Остальные поддержали его.
Третий помощник, Виктор Метелицын, не заставил себя упрашивать. Юное лицо его порозовело и стало мечтательным, едва только пальцы коснулись гитары, которую он принес из своей каюты. Высокий, сильный голос запел всем знакомую песню. Метелицын пел, склонившись слегка набок и подняв красивое лицо к тускло светящему фонарю. Мрак каюты, квадрат белой скатерти на столе, и снаружи, в открытую дверь,— настойчивые удары колокола, которые уже не казались зловещими, а как бы аккомпанировали песне... Надолго запомнил этот предрассветный час каждый из четырех моряков, слушавших молодого помощника.
Голос певца оборвался. Последняя высокая нота еще звучала в гитарной струне, когда, словно подчиняясь певцу, внезапно замолчал и колокол. Ильин быстро выбежал к дежурившему матросу Чегодаеву.
— Мотор, Антон Петрович! — прошептал матрос.
Едва различимый рокот почудился Ильину. Моряки долго стояли в безмолвии ночи. Потом снова запустили остановленную было помпу.
Близился рассвет, но туман не пропускал лучей солнца, и контуры судна всплывали из сумерек рассвета очень медленно. Ильин вместе с молодым помощником упорно старался определить скорость дрейфа корабля, пока после долгих расчетов не убедился, что судно за ночь сильно отнесло к зюйд-осту и приблизило к вражеским берегам. Исчезла последняя надежда на помощь: слишком много воды принял «Котлас», чтобы долго держаться на поверхности, и слишком далеко отнесло его.
Под испытующим взглядом товарищей старпом сохранял спокойствие. Он не хотел сообщать печальные вести, прежде чем люди не подкрепятся, и с бодрым видом председательствовал за столом, чудом державшим тарелки на своей наклонной плоскости. Дневной свет после полной тревог ночи, казалось, обещал скорое появление помощи.
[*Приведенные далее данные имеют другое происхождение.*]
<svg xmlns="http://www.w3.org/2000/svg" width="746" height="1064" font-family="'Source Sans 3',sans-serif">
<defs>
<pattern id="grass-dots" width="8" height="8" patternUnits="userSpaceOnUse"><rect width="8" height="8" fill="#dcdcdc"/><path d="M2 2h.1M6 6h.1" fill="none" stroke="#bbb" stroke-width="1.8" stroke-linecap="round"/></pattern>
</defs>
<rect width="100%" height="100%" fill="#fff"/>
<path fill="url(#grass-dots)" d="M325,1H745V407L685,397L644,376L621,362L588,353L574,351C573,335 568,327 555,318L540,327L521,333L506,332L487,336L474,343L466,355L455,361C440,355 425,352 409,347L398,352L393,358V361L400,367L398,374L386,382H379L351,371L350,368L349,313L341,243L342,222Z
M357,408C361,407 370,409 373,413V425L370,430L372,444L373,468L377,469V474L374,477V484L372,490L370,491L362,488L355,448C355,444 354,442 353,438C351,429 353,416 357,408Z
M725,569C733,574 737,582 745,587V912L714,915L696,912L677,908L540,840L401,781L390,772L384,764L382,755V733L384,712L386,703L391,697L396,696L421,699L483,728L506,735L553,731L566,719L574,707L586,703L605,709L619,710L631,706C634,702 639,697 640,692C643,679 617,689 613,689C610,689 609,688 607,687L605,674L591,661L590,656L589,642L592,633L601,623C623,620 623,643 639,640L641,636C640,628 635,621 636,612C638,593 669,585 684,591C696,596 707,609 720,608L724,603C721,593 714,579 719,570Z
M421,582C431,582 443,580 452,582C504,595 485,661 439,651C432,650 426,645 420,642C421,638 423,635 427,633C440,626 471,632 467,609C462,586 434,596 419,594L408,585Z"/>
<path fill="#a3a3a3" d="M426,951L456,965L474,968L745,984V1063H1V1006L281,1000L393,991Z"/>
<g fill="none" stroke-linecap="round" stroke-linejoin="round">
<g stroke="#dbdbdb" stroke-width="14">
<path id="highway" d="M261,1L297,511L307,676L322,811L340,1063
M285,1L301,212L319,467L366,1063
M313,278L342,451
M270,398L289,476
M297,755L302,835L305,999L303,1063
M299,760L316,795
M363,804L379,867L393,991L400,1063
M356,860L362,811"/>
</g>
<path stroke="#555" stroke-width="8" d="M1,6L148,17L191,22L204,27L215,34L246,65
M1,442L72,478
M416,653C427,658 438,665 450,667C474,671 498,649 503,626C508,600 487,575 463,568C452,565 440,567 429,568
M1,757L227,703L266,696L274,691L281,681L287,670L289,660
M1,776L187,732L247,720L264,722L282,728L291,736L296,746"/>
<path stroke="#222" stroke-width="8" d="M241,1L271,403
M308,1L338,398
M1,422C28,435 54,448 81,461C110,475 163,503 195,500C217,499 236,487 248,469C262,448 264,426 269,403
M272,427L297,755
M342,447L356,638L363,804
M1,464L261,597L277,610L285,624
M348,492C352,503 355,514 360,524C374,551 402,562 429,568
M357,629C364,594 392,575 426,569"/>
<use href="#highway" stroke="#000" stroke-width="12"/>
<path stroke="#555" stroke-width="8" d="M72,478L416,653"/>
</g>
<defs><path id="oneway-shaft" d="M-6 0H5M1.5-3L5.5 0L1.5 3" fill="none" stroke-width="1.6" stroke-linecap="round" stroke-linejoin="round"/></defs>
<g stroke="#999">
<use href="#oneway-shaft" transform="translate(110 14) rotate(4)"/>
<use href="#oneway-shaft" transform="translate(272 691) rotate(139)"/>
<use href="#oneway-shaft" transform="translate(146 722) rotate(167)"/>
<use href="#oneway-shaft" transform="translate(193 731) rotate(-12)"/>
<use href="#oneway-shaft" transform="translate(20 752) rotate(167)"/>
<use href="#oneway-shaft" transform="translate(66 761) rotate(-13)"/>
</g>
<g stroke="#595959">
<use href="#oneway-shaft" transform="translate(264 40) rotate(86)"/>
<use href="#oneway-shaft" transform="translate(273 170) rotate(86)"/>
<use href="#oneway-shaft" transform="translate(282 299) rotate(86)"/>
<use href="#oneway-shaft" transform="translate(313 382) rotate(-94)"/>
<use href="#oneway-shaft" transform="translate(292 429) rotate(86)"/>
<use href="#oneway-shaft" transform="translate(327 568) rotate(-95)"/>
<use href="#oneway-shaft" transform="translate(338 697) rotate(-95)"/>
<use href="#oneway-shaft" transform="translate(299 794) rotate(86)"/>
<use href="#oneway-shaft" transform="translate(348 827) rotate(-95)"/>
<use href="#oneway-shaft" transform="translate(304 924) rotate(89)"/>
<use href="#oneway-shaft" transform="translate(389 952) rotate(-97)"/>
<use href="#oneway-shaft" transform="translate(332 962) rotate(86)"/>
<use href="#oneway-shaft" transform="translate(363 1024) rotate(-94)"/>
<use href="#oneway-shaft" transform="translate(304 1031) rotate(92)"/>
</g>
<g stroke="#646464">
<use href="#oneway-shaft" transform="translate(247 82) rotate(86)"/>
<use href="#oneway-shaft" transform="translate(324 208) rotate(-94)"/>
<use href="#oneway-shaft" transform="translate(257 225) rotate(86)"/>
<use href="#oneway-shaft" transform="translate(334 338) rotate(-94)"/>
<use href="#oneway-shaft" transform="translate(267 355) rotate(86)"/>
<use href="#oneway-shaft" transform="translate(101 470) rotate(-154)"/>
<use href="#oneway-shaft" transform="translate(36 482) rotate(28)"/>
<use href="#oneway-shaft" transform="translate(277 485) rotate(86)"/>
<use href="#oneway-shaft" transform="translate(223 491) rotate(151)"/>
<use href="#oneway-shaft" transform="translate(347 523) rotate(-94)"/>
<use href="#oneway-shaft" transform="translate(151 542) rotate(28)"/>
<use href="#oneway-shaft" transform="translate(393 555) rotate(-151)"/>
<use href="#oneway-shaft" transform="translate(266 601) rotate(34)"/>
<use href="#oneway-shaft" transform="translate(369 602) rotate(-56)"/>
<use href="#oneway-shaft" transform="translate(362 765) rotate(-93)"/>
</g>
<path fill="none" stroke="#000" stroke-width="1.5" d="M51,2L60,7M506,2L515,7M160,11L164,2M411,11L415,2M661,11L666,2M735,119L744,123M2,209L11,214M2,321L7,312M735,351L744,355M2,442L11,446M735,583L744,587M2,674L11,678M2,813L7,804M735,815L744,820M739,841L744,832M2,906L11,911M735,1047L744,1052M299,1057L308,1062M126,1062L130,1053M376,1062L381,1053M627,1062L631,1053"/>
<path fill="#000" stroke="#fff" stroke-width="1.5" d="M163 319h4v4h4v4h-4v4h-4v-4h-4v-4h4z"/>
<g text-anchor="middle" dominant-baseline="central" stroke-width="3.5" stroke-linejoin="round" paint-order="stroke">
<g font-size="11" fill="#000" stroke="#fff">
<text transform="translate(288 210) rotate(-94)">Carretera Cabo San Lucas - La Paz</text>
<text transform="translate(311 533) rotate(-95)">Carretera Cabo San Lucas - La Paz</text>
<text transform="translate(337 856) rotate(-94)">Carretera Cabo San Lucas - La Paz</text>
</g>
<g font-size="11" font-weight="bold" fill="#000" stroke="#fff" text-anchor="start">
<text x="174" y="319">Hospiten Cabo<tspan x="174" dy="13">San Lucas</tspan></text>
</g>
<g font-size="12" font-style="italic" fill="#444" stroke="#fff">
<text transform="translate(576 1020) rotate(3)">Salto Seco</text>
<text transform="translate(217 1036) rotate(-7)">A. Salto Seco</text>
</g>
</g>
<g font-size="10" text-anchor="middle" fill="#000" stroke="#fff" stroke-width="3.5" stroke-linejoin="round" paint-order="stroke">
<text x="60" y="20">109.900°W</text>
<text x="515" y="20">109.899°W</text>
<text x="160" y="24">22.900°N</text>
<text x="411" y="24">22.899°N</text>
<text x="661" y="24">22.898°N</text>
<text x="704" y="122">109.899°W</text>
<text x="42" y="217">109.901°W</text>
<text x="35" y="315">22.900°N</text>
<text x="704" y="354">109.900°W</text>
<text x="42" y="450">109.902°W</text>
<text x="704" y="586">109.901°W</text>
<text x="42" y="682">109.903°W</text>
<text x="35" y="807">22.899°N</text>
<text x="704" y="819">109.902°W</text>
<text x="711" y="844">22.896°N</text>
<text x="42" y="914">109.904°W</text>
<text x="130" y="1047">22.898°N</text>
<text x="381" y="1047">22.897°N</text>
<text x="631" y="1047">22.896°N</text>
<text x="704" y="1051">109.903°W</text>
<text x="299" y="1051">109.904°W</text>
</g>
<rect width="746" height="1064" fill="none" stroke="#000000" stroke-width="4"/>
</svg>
Моряки повеселели.
Вдруг Головин изменился в лице и, с грохотом двинув стулом, бросился на палубу. Все замолчали, быстро поняв, в чем дело: остановилась помпа. Это значило, что бочка бензина, присоединенная шлангом к баку мотора, опустела и, следовательно, до гибели «Котласа» остались считанные часы.
— Пойдемте, друзья, на палубу, на простор, посоветуемся! — Эти непривычные в устах строгого старпома слова подчеркивали наступление критического момента.
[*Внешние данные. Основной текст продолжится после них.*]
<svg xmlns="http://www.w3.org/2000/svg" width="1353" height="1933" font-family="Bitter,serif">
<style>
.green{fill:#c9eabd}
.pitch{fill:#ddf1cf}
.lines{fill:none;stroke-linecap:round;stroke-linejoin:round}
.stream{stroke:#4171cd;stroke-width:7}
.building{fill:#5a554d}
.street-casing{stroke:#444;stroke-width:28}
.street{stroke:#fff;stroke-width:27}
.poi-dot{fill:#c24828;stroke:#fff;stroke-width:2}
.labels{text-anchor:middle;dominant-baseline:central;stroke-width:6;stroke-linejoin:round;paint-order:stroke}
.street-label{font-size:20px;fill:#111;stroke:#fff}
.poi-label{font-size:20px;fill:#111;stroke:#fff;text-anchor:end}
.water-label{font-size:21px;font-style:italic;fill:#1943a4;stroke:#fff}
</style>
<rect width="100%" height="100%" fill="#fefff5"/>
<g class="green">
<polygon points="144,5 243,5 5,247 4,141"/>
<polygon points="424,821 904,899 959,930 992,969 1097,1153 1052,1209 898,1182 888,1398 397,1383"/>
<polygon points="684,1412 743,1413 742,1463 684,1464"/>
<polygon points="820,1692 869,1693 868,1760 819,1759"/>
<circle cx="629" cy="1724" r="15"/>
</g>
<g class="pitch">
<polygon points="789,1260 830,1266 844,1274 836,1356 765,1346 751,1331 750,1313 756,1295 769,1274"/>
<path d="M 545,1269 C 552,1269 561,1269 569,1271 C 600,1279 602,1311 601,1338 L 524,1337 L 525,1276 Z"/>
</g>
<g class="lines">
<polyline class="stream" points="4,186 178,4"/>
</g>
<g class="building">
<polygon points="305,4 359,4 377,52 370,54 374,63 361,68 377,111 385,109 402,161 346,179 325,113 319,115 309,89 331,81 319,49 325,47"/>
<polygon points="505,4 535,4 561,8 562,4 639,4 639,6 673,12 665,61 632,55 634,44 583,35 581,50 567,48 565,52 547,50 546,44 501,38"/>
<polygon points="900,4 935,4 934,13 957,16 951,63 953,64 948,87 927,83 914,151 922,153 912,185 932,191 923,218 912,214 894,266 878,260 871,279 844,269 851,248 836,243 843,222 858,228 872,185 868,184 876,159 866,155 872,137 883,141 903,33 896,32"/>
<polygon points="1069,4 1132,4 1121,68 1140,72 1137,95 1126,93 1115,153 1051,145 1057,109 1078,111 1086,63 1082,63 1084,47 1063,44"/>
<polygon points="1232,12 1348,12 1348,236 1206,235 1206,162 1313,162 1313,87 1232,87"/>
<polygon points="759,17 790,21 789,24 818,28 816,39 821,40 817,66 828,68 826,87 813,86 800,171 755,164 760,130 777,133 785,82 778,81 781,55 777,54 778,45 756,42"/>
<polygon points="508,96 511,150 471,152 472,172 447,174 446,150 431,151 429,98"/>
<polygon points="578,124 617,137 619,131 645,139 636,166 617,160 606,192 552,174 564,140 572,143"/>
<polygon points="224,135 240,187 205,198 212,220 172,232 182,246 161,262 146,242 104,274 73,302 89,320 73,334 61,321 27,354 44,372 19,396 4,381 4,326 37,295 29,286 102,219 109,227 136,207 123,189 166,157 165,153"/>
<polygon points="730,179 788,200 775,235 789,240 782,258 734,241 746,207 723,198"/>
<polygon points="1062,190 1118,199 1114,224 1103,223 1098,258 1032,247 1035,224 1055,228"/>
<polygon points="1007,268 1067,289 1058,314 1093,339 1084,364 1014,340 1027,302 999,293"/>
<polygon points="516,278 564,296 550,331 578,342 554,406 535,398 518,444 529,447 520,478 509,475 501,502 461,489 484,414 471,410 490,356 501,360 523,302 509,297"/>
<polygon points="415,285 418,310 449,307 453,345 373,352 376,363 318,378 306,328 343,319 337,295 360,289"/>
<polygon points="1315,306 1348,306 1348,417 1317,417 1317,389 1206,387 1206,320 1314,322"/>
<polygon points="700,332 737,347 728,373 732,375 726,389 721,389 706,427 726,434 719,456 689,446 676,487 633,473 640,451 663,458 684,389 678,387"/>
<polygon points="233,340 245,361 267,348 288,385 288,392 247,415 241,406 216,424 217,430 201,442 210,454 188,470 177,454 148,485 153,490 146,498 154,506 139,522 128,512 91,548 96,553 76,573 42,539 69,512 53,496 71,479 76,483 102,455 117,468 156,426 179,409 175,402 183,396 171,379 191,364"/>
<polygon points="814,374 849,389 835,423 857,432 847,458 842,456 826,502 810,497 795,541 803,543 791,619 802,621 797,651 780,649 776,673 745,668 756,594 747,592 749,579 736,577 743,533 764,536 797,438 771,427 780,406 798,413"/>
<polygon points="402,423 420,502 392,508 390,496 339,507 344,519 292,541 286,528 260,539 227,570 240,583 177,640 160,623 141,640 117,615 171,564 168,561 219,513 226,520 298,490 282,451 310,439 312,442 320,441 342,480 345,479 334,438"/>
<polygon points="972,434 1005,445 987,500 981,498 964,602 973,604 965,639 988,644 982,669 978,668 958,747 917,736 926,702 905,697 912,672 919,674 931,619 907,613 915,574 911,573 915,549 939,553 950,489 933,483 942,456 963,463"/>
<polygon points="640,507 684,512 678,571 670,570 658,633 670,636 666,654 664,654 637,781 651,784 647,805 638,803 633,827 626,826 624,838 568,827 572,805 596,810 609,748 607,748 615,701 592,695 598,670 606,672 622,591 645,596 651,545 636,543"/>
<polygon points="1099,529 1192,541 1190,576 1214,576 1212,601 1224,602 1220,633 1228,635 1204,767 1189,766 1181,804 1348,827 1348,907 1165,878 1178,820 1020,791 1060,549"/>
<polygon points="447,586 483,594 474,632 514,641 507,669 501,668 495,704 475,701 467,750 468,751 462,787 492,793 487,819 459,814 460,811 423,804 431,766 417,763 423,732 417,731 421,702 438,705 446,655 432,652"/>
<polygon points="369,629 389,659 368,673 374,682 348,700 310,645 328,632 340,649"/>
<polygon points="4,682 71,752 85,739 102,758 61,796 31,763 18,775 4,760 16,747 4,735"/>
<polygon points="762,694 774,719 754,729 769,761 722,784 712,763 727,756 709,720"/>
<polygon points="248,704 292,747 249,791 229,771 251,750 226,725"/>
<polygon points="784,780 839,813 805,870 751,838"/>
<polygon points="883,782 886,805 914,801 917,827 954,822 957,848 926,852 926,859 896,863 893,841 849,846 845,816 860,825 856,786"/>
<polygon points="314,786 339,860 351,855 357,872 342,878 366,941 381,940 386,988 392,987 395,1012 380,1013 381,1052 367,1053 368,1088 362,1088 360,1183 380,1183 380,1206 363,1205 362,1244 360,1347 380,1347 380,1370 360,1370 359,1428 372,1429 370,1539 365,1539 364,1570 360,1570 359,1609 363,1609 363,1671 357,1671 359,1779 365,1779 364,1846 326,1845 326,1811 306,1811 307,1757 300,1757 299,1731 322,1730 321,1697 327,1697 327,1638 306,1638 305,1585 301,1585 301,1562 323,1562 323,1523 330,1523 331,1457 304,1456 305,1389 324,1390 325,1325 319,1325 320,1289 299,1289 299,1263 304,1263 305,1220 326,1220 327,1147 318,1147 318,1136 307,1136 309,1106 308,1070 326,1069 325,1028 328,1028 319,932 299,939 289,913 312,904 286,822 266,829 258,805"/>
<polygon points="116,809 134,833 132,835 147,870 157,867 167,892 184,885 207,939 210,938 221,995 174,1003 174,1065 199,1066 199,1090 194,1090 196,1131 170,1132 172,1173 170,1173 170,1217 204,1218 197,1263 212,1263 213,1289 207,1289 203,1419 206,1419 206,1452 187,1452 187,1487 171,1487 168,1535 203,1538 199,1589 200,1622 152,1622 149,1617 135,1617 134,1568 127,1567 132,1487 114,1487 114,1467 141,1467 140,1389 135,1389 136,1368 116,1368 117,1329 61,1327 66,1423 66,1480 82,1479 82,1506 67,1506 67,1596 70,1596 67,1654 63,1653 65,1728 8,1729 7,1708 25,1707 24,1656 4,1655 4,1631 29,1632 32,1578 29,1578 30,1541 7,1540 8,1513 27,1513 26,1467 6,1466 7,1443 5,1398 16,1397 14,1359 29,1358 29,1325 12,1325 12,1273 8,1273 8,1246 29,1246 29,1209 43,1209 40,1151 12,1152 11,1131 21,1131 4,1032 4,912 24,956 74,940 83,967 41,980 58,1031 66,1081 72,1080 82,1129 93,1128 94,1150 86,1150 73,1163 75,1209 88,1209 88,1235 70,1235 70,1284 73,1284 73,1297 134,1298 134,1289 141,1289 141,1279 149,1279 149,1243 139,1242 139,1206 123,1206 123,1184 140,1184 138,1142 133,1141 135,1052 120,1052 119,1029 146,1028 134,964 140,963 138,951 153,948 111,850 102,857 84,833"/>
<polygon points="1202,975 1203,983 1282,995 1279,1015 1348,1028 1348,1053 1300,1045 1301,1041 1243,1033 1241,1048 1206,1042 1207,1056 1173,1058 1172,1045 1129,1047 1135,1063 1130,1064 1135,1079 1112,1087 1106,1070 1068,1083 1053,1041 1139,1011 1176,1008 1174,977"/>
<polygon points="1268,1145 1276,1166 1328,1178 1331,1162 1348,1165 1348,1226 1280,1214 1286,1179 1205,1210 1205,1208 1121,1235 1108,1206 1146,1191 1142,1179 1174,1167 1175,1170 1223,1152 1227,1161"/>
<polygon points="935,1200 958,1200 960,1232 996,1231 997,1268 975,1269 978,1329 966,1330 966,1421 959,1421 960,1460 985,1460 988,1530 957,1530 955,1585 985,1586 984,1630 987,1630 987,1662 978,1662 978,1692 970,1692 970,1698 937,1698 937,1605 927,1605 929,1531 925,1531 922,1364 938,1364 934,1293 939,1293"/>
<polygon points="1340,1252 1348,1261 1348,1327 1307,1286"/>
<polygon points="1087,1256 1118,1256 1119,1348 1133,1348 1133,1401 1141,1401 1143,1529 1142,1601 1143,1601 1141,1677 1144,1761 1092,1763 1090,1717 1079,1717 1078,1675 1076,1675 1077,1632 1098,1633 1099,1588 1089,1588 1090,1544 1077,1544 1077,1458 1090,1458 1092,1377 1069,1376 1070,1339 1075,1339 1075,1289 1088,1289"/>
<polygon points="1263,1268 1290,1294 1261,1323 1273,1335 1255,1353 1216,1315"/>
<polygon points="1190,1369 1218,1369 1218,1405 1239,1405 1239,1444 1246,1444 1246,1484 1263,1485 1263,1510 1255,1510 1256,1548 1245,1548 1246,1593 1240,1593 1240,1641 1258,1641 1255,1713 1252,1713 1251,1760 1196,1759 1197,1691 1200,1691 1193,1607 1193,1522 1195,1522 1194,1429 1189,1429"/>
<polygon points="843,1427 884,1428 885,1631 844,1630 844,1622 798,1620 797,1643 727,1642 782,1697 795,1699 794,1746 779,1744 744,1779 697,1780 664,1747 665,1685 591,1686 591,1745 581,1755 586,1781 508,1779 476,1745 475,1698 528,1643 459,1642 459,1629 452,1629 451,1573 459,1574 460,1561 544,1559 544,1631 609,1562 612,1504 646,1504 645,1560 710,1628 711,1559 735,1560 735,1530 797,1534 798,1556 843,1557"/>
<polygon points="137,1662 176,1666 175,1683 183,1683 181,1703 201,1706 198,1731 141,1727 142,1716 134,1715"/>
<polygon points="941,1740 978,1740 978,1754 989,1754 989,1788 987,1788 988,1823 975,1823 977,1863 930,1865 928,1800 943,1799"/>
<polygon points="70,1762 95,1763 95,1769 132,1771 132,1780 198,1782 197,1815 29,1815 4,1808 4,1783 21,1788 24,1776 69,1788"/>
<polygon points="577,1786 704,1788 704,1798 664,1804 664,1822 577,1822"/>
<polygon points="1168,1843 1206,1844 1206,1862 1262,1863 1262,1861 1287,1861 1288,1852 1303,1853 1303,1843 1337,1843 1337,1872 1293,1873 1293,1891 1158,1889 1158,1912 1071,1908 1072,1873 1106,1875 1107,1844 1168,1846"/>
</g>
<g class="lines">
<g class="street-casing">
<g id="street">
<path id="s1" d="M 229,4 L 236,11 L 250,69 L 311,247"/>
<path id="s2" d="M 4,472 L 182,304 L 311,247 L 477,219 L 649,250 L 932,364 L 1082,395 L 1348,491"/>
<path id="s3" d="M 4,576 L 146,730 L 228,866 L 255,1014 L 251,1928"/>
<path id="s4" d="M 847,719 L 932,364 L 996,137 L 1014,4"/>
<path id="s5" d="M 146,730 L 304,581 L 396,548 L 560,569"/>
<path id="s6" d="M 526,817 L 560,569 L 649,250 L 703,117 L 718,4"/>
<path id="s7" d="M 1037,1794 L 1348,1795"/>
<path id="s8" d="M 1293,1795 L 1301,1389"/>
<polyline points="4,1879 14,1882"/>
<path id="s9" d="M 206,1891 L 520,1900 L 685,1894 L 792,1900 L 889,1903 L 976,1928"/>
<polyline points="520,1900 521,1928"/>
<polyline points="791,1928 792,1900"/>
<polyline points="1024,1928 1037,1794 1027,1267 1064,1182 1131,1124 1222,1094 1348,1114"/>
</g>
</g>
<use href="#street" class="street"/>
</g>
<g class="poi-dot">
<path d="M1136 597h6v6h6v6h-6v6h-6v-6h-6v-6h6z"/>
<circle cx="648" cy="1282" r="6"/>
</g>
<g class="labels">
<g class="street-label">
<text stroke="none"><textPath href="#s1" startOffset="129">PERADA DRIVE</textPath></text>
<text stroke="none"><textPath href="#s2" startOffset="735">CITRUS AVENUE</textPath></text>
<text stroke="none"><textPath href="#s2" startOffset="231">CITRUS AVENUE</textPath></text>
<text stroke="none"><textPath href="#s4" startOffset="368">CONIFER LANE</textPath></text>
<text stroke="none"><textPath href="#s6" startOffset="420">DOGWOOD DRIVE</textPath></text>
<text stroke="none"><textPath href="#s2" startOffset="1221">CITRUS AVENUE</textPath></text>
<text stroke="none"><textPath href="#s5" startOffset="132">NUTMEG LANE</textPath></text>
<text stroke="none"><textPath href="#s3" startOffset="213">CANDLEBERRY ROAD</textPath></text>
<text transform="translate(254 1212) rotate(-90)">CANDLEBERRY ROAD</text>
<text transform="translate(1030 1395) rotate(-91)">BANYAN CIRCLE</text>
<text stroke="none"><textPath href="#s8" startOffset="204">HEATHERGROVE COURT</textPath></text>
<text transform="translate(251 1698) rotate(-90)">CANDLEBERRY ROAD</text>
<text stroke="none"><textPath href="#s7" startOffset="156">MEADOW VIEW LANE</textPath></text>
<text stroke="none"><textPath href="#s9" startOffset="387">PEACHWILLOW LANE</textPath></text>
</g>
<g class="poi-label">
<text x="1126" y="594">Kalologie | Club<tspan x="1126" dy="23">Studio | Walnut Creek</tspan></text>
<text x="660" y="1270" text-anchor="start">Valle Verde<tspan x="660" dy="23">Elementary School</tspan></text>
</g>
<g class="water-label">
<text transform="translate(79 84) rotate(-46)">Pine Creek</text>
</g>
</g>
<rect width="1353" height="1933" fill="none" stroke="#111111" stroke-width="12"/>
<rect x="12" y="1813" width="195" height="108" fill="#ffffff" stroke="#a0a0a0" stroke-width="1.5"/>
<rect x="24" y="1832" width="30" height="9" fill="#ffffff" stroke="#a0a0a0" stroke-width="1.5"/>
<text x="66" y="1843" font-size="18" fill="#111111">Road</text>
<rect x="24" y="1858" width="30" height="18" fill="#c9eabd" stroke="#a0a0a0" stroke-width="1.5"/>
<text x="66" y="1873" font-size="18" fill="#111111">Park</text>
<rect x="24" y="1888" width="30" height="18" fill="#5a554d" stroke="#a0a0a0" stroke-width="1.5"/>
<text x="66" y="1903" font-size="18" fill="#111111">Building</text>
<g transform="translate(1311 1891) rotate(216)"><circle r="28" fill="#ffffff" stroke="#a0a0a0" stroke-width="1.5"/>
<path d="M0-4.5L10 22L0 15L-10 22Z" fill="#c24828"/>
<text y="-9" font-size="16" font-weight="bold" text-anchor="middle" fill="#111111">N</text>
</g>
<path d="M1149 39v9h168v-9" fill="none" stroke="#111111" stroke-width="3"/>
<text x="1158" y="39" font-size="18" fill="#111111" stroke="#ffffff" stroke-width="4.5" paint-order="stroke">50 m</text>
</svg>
Из-за крена на палубе было трудно стоять. Пятеро моряков уперлись спинами в переднюю стенку рубки, защищавшую их от ветра, и выжидательно смотрели на Ильина. Тот, сгорбившись и расставив ноги, чтобы противостоять качке, обдумывал те простые и грозные слова, которые сейчас должен был сказать товарищам. Волны заливали корму и набегали на палубу со стороны накрененного борта. Изредка корабль вздрагивал, будто по его большому телу пробегала судорога, и тогда глухо звякал маленький колокол.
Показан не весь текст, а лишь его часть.